Content starts

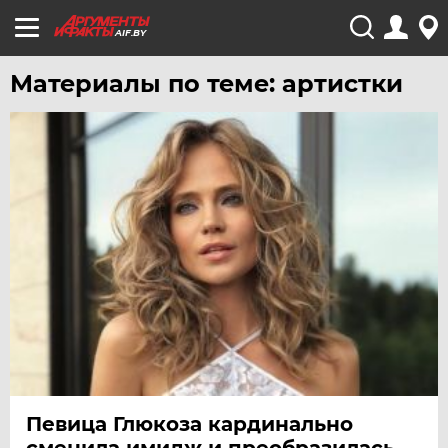
AIF.BY
Материалы по теме: артистки
Певица Глюкоза кардинально
сменила имидж и преобразилась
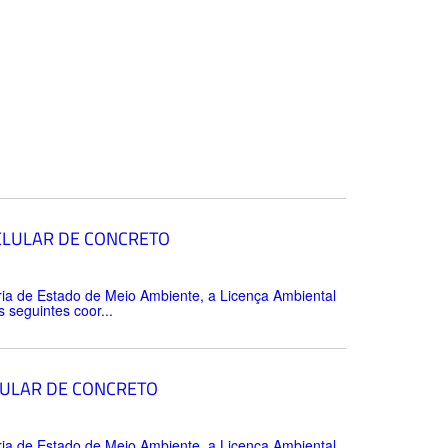
ELULAR DE CONCRETO
ria de Estado de Meio Ambiente, a Licença Ambiental
seguintes coor...
LULAR DE CONCRETO
ria de Estado de Meio Ambiente, a Licença Ambiental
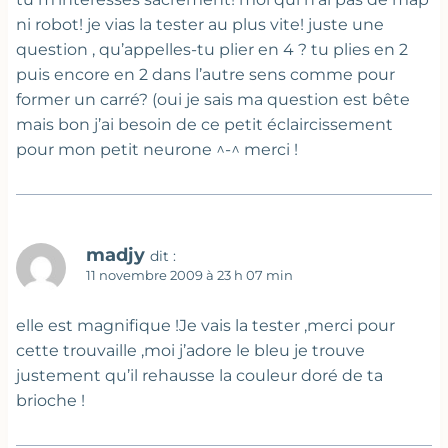
ni robot! je vias la tester au plus vite! juste une
question , qu’appelles-tu plier en 4 ? tu plies en 2
puis encore en 2 dans l’autre sens comme pour
former un carré? (oui je sais ma question est bête
mais bon j’ai besoin de ce petit éclaircissement
pour mon petit neurone ^-^ merci !
madjy
dit :
11 novembre 2009 à 23 h 07 min
elle est magnifique !Je vais la tester ,merci pour
cette trouvaille ,moi j’adore le bleu je trouve
justement qu’il rehausse la couleur doré de ta
brioche !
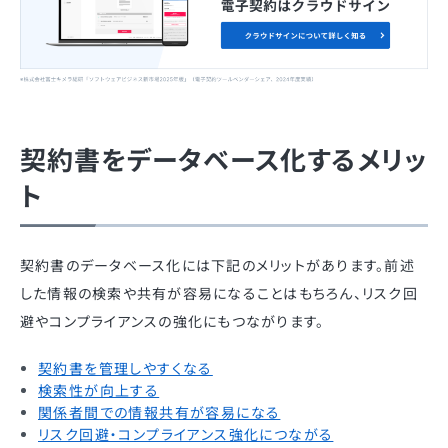
契約書をデータベース化するメリッ
ト
契約書のデータベース化には下記のメリットがあります。前述
した情報の検索や共有が容易になることはもちろん、リスク回
避やコンプライアンスの強化にもつながります。
契約書を管理しやすくなる
検索性が向上する
関係者間での情報共有が容易になる
リスク回避・コンプライアンス強化につながる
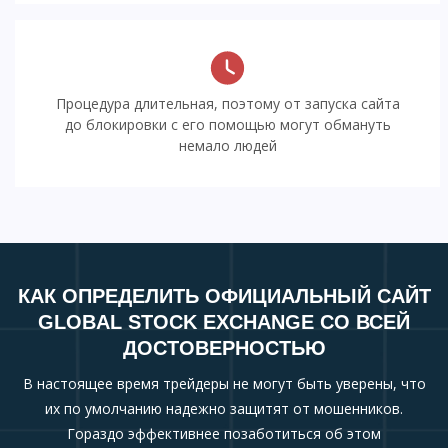
Процедура длительная, поэтому от запуска сайта
до блокировки с его помощью могут обмануть
немало людей
КАК ОПРЕДЕЛИТЬ ОФИЦИАЛЬНЫЙ САЙТ
GLOBAL STOCK EXCHANGE СО ВСЕЙ
ДОСТОВЕРНОСТЬЮ
В настоящее время трейдеры не могут быть уверены, что
их по умолчанию надежно защитят от мошенников.
Гораздо эффективнее позаботиться об этом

Content ends

#### PROBLEM TO WORK ON
If a record holds a picture, leave the picture out and print everything else exactly.

#### SOLUTION TO THE EXERCISE
AIF.BY
Материалы по теме: артистки
Певица Глюкоза кардинально
сменила имидж и преобразилась
ELULAR DE CONCRETO
ria de Estado de Meio Ambiente, a Licença Ambiental
seguintes coor...
LULAR DE CONCRETO
ria de Estado de Meio Ambiente, a Licença Ambiental
ni robot! je vias la tester au plus vite! juste une
question , qu’appelles-tu plier en 4 ? tu plies en 2
puis encore en 2 dans l’autre sens comme pour
former un carré? (oui je sais ma question est bête
mais bon j’ai besoin de ce petit éclaircissement
pour mon petit neurone ^-^ merci !
madjy
dit :
11 novembre 2009 à 23 h 07 min
elle est magnifique !Je vais la tester ,merci pour
cette trouvaille ,moi j’adore le bleu je trouve
justement qu’il rehausse la couleur doré de ta
brioche !
契約書をデータベース化するメリッ
ト
契約書のデータベース化には下記のメリットがあります。前述
した情報の検索や共有が容易になることはもちろん、リスク回
避やコンプライアンスの強化にもつながります。
契約書を管理しやすくなる
検索性が向上する
関係者間での情報共有が容易になる
リスク回避・コンプライアンス強化につながる
Процедура длительная, поэтому от запуска сайта
до блокировки с его помощью могут обмануть
немало людей
КАК ОПРЕДЕЛИТЬ ОФИЦИАЛЬНЫЙ САЙТ
GLOBAL STOCK EXCHANGE СО ВСЕЙ
ДОСТОВЕРНОСТЬЮ
В настоящее время трейдеры не могут быть уверены, что
их по умолчанию надежно защитят от мошенников.
Гораздо эффективнее позаботиться об этом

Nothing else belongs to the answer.